Have you received an email lately that has informed you of a long lost, previously unknown relative who left you millions? How about one letting you know you won the UK lottery or a notification that your account has been suspended from a financial institution? These all are all elements of popular email scams.
Why do these scammers keep trying? Obviously it’s because it must be profitable for them. As careful and as smart as we all are, there are still people that open these scam emails and click on bogus links just to find out if it could be true. Then, to make matters worse they provide sensitive information to see if there really is money waiting for them.
Now, I’m not talking about emails that promise a great low price on a vacation or the newest miracle floor sweeper. Yes, those are annoying but they’re usually far less insidious than the scam emails that try to lure you with promises of riches or scare you with threats of inconvenience or even danger.
Here are three (painfully obvious) quick tips you can share with friends, family and others who may be less-informed, overly optimistic or just plan curious about these emails scams.
- You never entered the UK, Spanish or Nigerian lottery, and you don’t live in any of those places.
- You don’t use the bank, credit card company or service that claims your account has been suspended, but then prompts you to click on a link.
- You’ve done your genealogy homework and you don’t have any long-lost relatives who passed away recently and wanted to leave you millions of dollars. If they felt they could leave you millions of dollars.
Here are some other quick tips you can share to help others see through the rouse.
- The FROM name on email may say Truliant, but the FROM email address is info@airportdebit.com or truliant-account-info@truliant.com.quickserv.ch. Those are not valid email address for Truliant.

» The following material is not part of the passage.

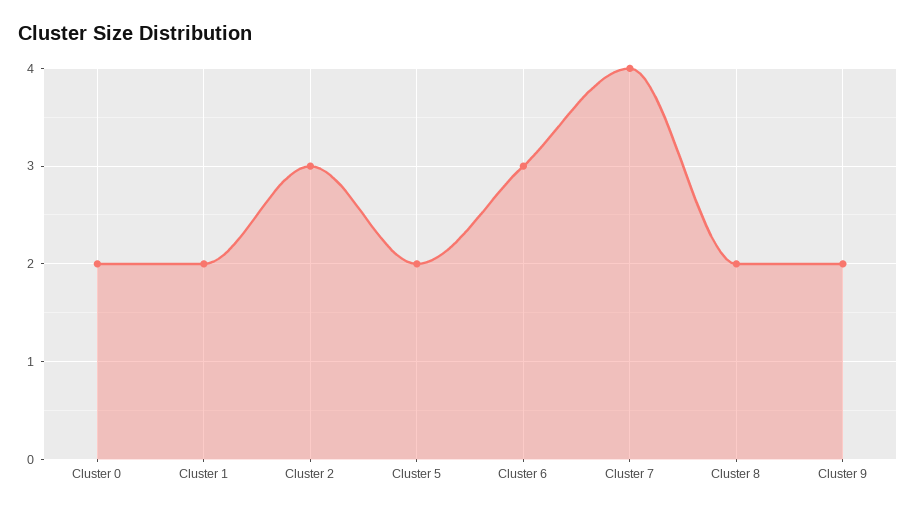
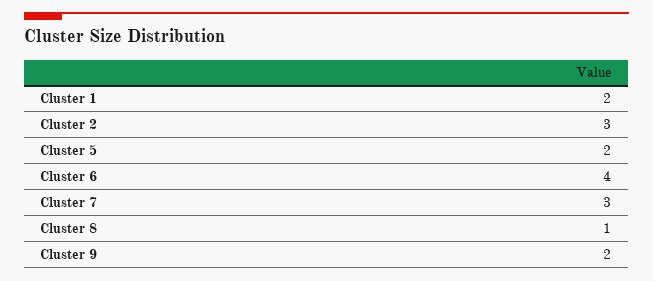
Cluster 0: 2 -> none
Cluster 6: 3 -> 4
Cluster 7: 4 -> 3
Cluster 8: 2 -> 1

- Also the links in the email, you know, the link you have to click on to ‘restore’ your account status, yes, that fake link… it actually points to some other destination, such as Truliantcredituion.accounts.imfq3d.cn/account-restore.htm or some other bogus address. You can hover your mouse over the link to see the real web address (sometimes) or look at the email raw content to see where the link is really pointing. Best bet here is to just not click on the link at all if you have any doubt that it’s not legit.
- Maybe you DO use that financial institution from which you received the notification of a suspended account, but I’d like to let you in on some not-so-secret information… if your account is actually locked or suspended, you will not receive an email. Anytime you see an email telling you that your account has been suspended, consider it a scam. When in doubt, go straight to the website where you normally log in and try to sign on.
- Atrocious grammar. We’ve all written grammatically inferior emails before, yes even here at Truliant, but scam emails are notorious for goofy wording and spelling. Sometimes you don’t even have to open the email to spot the grammar mistakes. Believe it or not, many of these emails come from other countries, and English may not be their primary language and they don’t bother to put the email through quality assurance.
There are so many more tips we could share, but let’s start simple. Until we (as a collective group of humans) can avoid email scams that ploy to gather our information, penetrate our security and in turn steal our hard-earned money, we need to prevent more of these unsuspecting individuals from the enticing email subject lines that promise glamour, money or disaster.